T hücresi peptitleri yanlızca MHC kompleksi bağlantısını tanır, bu nedenle antijen sunan hücrelerin herhangi bir bileşenini etkileyen bir mutasyon, spesifik T hücreleri tanımayı ve tümör hücrelerini öldürmesini iptal edebilir.

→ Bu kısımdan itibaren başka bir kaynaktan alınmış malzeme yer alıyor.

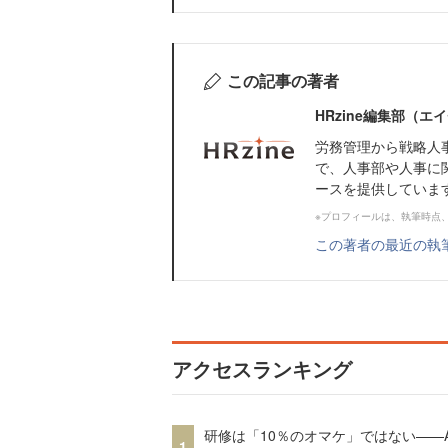
この記事の著者
HRzine編集部（
労務管理から戦略人
で、人事部や人事に
ースを提供していま
※プロフィールは、執筆時点
この著者の最近の執
アクセスランキング
研修は「10％のオマケ」ではない——A
1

Her ne kadar sitotoksik T hücreleri (CTL) çoğu çalışmada görüldüğü gibi büyük role sahip olsa da, tümör hücrelerini yok etmek için etkin bir antitümör bağışıklık tepkisinin indüklemesi ve bu tepkinin sürdürülmesi için yardımcı CD4 T hücrelerin hayati rolü da göz ardı edilmemelidir. Tümör antijenine özgü yanıtlar CD4 Thücreleri için tanımlanmıştır, ancak CTL hücrelerinin tümöre yanıt vermesi için CD4 T hücrelerinin varlığı ve koordine şekilde çalışmaları gerekmektedir.
NK Hücreleri:
NK (Natural Killer) hücreleri doğal öldürücü hücreler ve inflamatuar ortamın tepkisi sırasında aktif olur. NK hücrelerin aktivitesi antijene özgü değildir ve TCR eksprese etmezler, ancak hücrelerin yüzeyinde ifade edilen Killer Aktive Edici Reseptörler (KAR’lar) yoluyla tümör hücrelerinde aşırı ifade edilen MICA ve MICB gibi tümörden türeyen ligandlarla etkileşimi tümör hücreleri gibi stresli ve enfekte hücrelerde NK aktivasyonuna yol açar ve tümörü öldürür. NK tipi hücrelerin in-vivo da artışı ve aynı zamanda yüksek doz IL-2 tedavisinin, metastatik melanoma ve böbrek kanserinin tedavisinde klinik etkiler gösterdiği önemli mekanizmalardan biri olduğu bilinmektedir.
Düzenleyici T Hücreleri:
Düzenleyici T hücreler (Treg’ler) iki alt küme olup ve doğal olarak oluşan T düzenleyici hücreler, vücudun % 5-10’unu temsil eder. Otoimmün ve antitümör yanıtlarını kontrol eden düzenleyici etkiye sahip bu hücreler 1975 yıllarında tanımlanmıştır ancak onların varlığına dair ikna edici kanıtlar bulmak aynı yıllarda zor olmuştur. Daha sonra CD4+ ve CD25+ popülasyonu immünosupresif fonksyona sahip T hücreleri tanımlanmıştır ve düzenleyici T hücrelerin rolünü anlamaya yol açmıştır. Günümüzde bu hücrelerin otoimmün hastalıklarda ve antitümör aktivitelerinde son derece önemli oldukları bilinmektedir.